The businessmen and women of popular Computer village were thrown into confusion and despair on Saturday, April 29, 2017, as the state government places a 72-hour-notice of demolition at the entrance of the Ikeja garage.
Report holds that it is in efforts to transform Lagos into a mega city, the Governor Akinwunmi Ambode’s bulldozers might be working at the Computer Village, Ikeja soon.
The state government has in the past months been leveling and destroying structures and shanties in the city.
According to economic statistics, the Computer Village in Ikeja, Lagos, generates about two billion dollars (N300 billion) to the economy annually, former minister of information and communications, Mrs Omobola Johnson has once said.
Speaking with the occupants and the affected people, one Mr James, who had just paid for his rent for the next two years laments about his loss of money and customers. According to him, “I have been using this shop since 15 years and people come from outside Lagos to patronize me. I don’t know where alse to go especially now that I have just paid my rent for the next two years.

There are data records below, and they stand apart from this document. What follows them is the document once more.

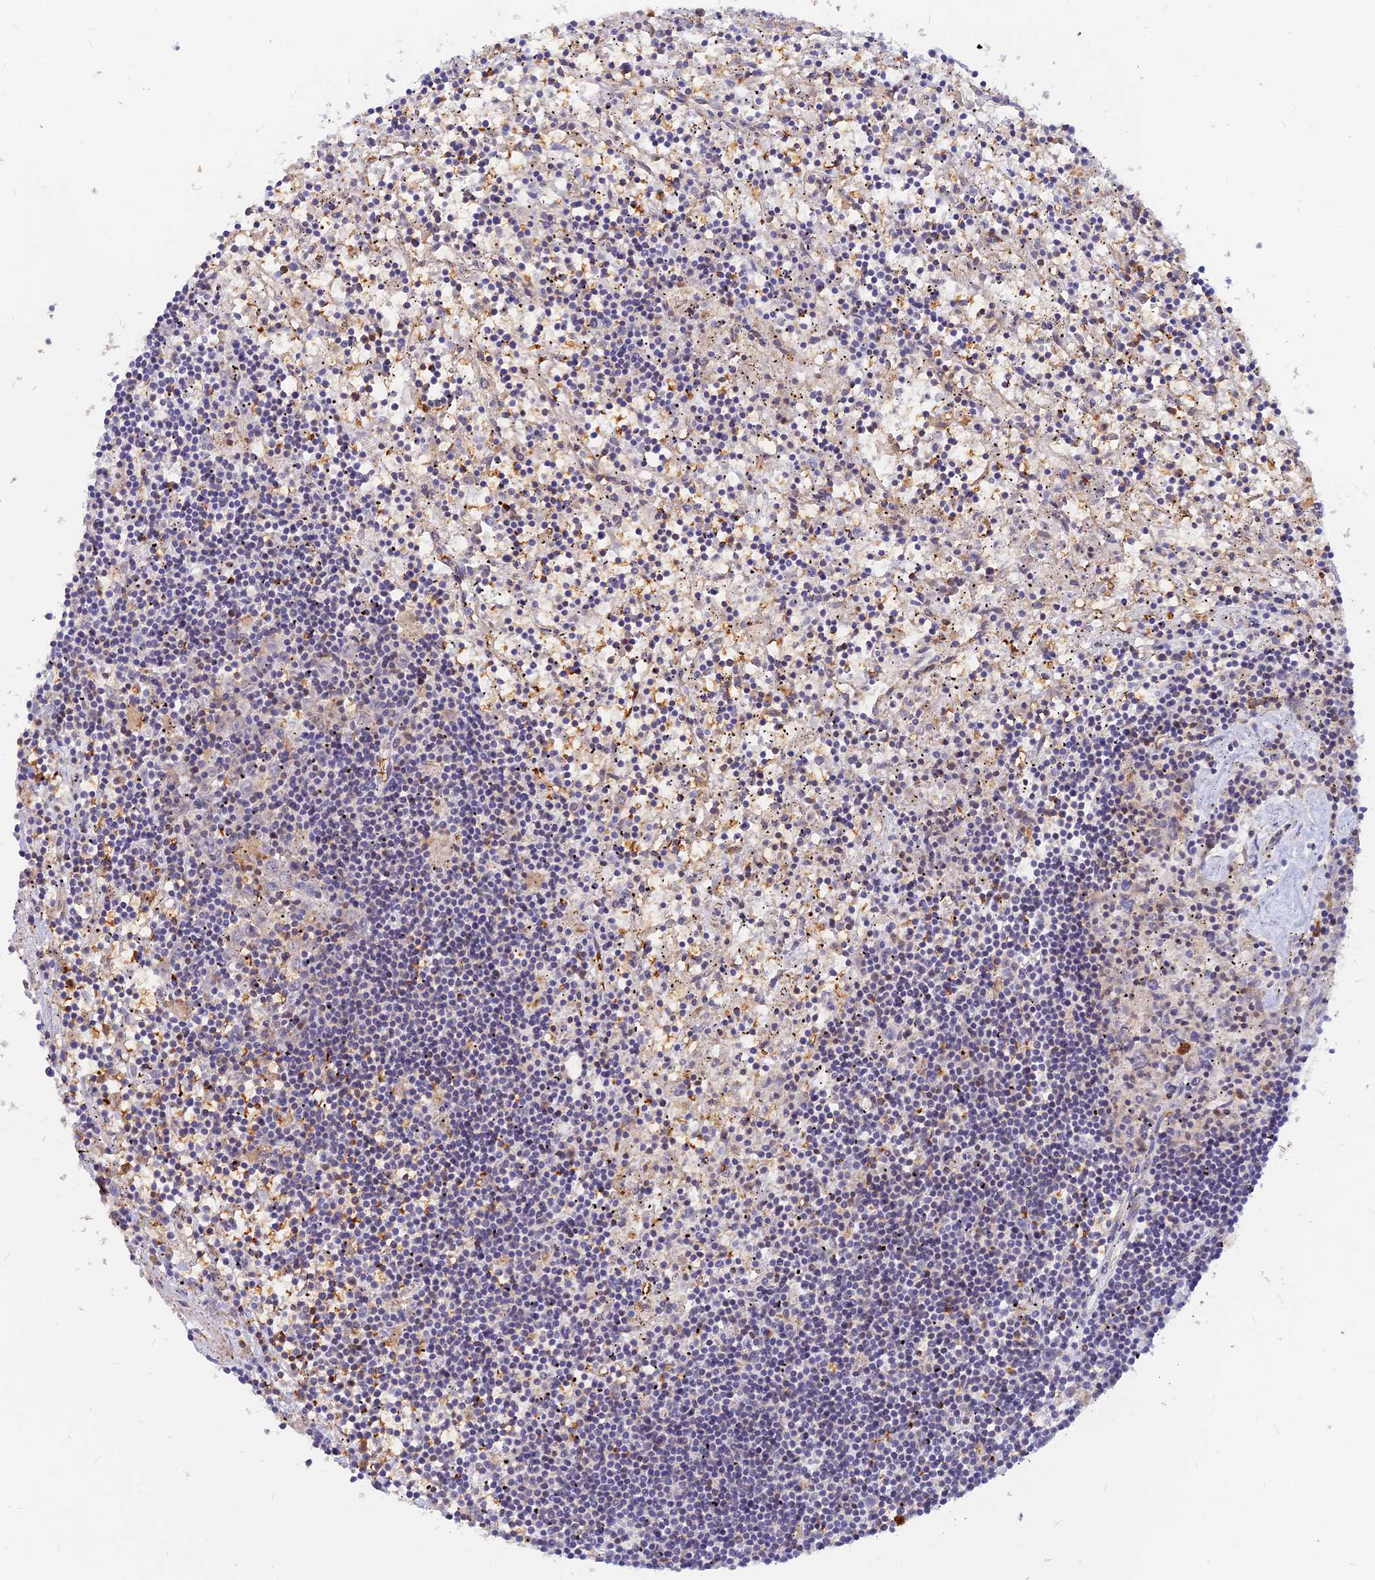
{"staining": {"intensity": "negative", "quantity": "none", "location": "none"}, "tissue": "lymphoma", "cell_type": "Tumor cells", "image_type": "cancer", "snomed": [{"axis": "morphology", "description": "Malignant lymphoma, non-Hodgkin's type, Low grade"}, {"axis": "topography", "description": "Spleen"}], "caption": "Micrograph shows no significant protein positivity in tumor cells of lymphoma.", "gene": "DENND2D", "patient": {"sex": "male", "age": 76}}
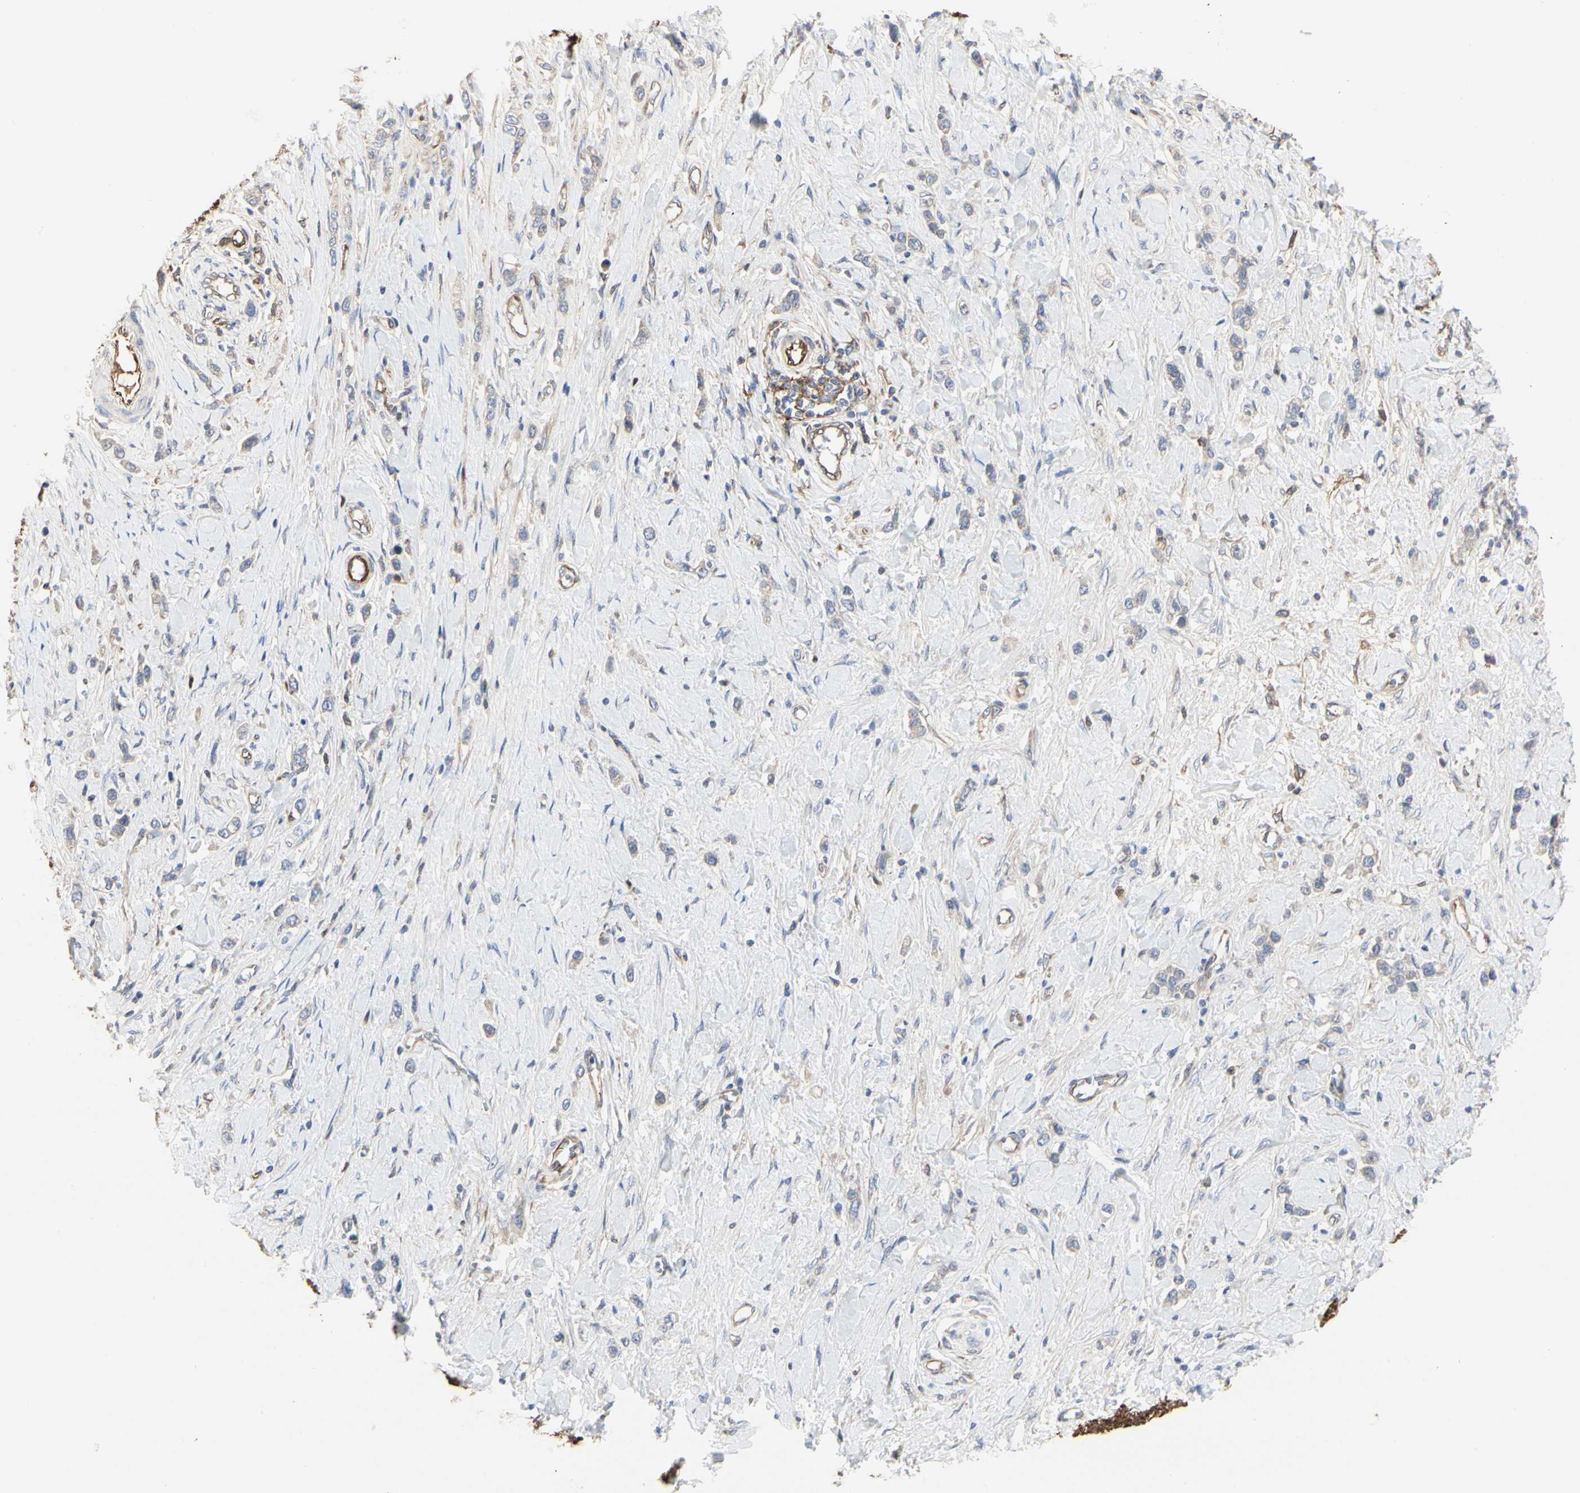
{"staining": {"intensity": "weak", "quantity": "25%-75%", "location": "cytoplasmic/membranous"}, "tissue": "stomach cancer", "cell_type": "Tumor cells", "image_type": "cancer", "snomed": [{"axis": "morphology", "description": "Normal tissue, NOS"}, {"axis": "morphology", "description": "Adenocarcinoma, NOS"}, {"axis": "topography", "description": "Stomach, upper"}, {"axis": "topography", "description": "Stomach"}], "caption": "DAB immunohistochemical staining of human adenocarcinoma (stomach) exhibits weak cytoplasmic/membranous protein staining in approximately 25%-75% of tumor cells. The staining was performed using DAB, with brown indicating positive protein expression. Nuclei are stained blue with hematoxylin.", "gene": "C3orf52", "patient": {"sex": "female", "age": 65}}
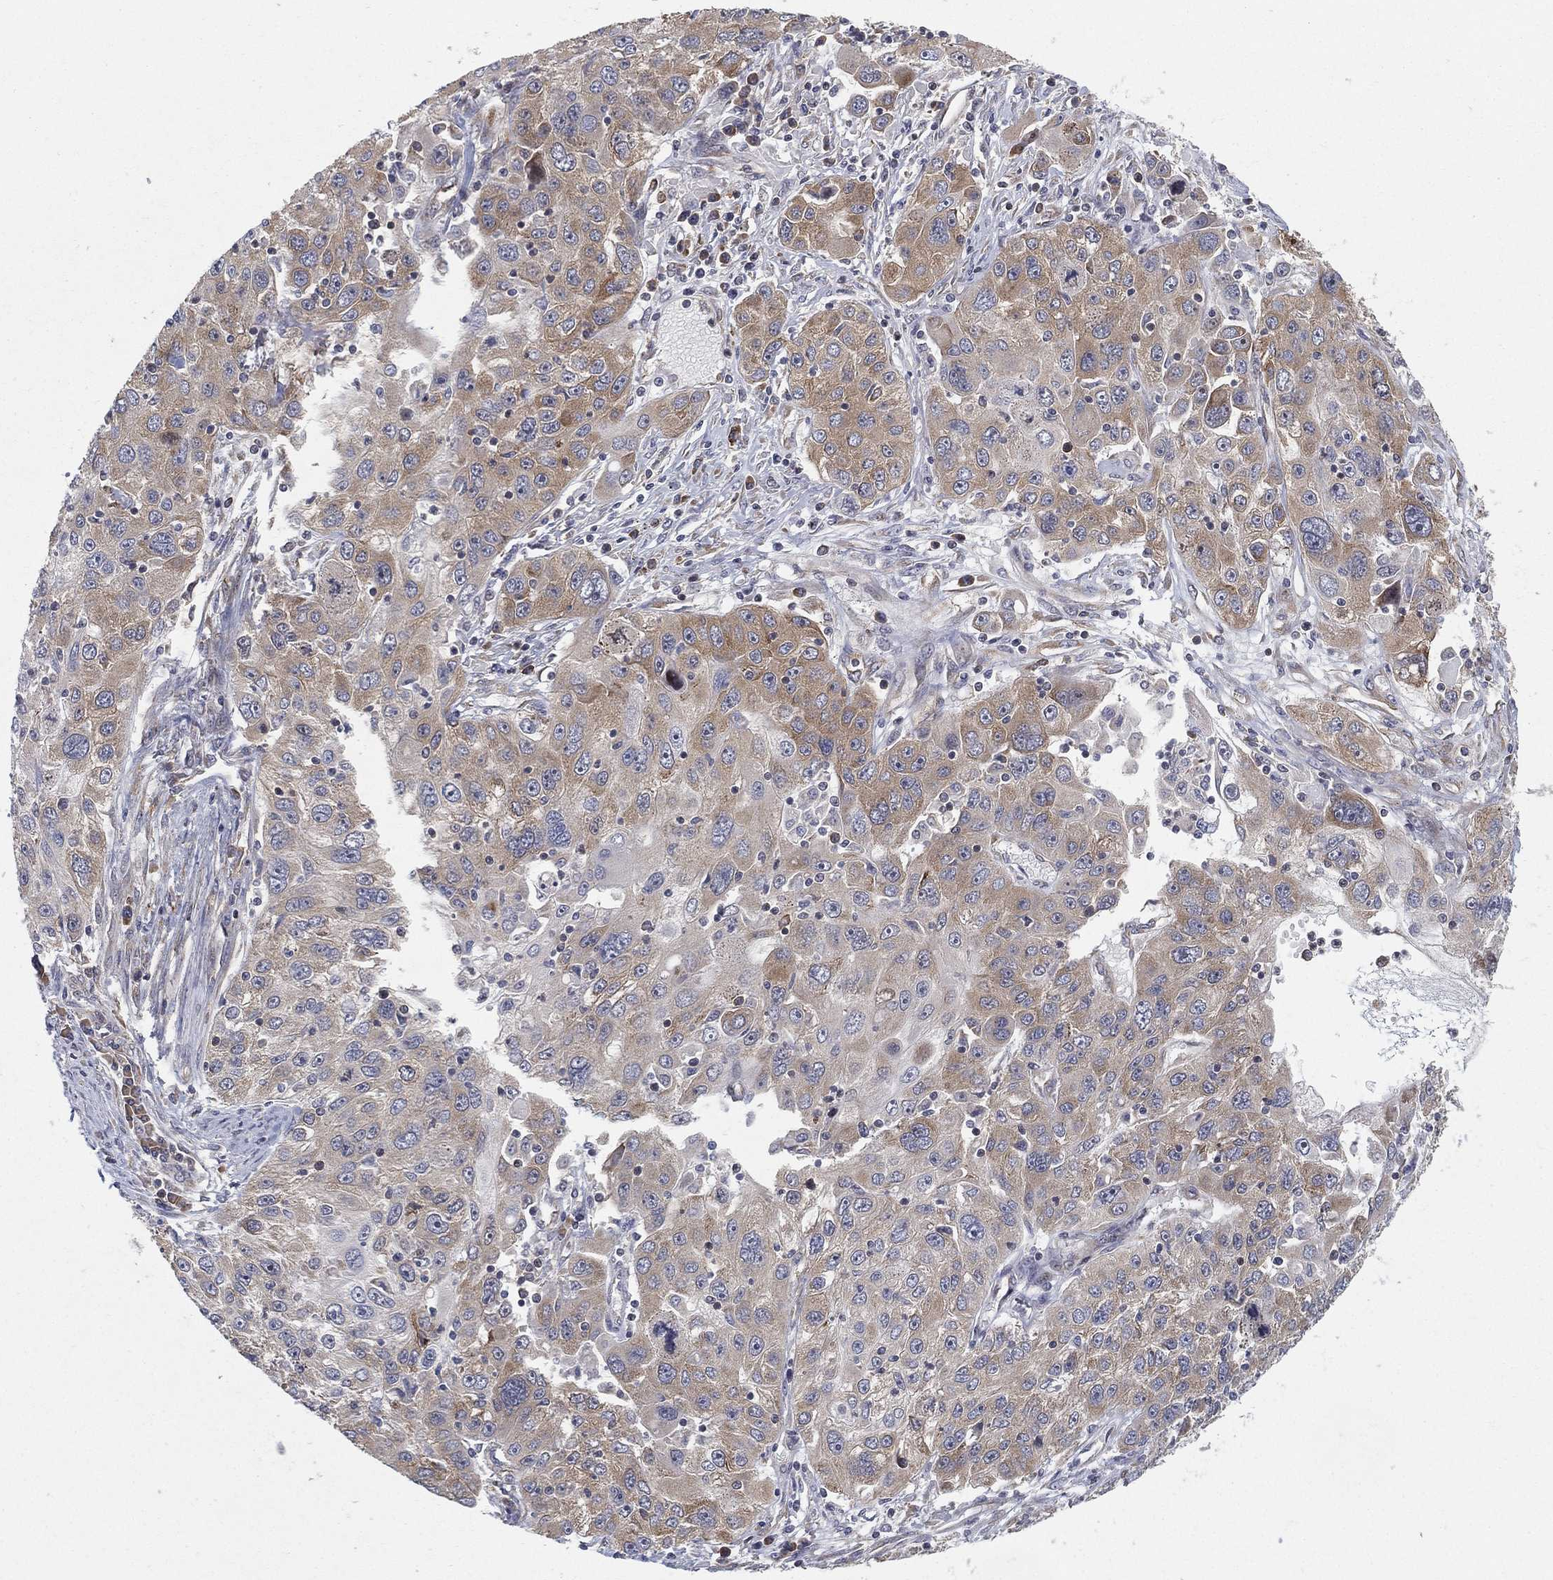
{"staining": {"intensity": "weak", "quantity": "25%-75%", "location": "cytoplasmic/membranous"}, "tissue": "stomach cancer", "cell_type": "Tumor cells", "image_type": "cancer", "snomed": [{"axis": "morphology", "description": "Adenocarcinoma, NOS"}, {"axis": "topography", "description": "Stomach"}], "caption": "IHC staining of stomach adenocarcinoma, which shows low levels of weak cytoplasmic/membranous staining in approximately 25%-75% of tumor cells indicating weak cytoplasmic/membranous protein positivity. The staining was performed using DAB (brown) for protein detection and nuclei were counterstained in hematoxylin (blue).", "gene": "TMTC4", "patient": {"sex": "male", "age": 56}}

Another old woman, sitting right in front of her shop was worried how she was going to manage her petty business elsewhere when the only place she believe she can reach her target is right in front of the park which has been set to be destroyed in the next 24 hours.
Mr Mike, 42, a computer engineer who is also about to suffer from the evacuation plan advised that the government should consider a wider palliative measure as it is only set to compensate shop owners and not those who do business in it. He advised that government should put the real businessmen into consideration and also help in relocating to a new site.
“how can we be sure that our next location would not be target for demolition again?”
In a statement by the State Commissioner for Physical Planning and Urban Development, Wasiu Anifowose, it said traders at Computer Village will be relocated to Katangwa in Agbado/Oke-Odo.
Speaking at the 2017 Ministerial Press briefing in Alausa, Ikeja on Tuesday, April 25, Anifowose said after the relocation, the area would be converted into a world-class ICT Park.
He said: “If at the end of this administration, the Computer Village is not moved from that Otigba Street in Ikeja to Katangua, I will not come here next year.
“It is a done deal; we have held a stakeholders’ meeting with the traders and they agreed to the relocation plan. It is an 11-year project that different administrations attempted to undertake but the present governor is a go getter.
“The relocation will deliver a world class computer and allied activities park. The process leading to the commencement of the development is in the concluding phase.”
Anifowose also said that massive construction is ongoing in Imota, the permanent site of the Mile 12 Market in Ketu. The market will be moved from its present location (Ketu) to the new site.
“If you go to Imota, you will be amazed at the level of work done,” he added.
On demolitions, he said that the state government has begun paying compensation to those whose houses were consumed by government projects and right of way recovery.
“The state government pays billions of naira for compensation,” he said.
According to him, the relocation of Computer Village will curb environmental degradation, housing stock deficit and traffic congestion in the Ikeja axis.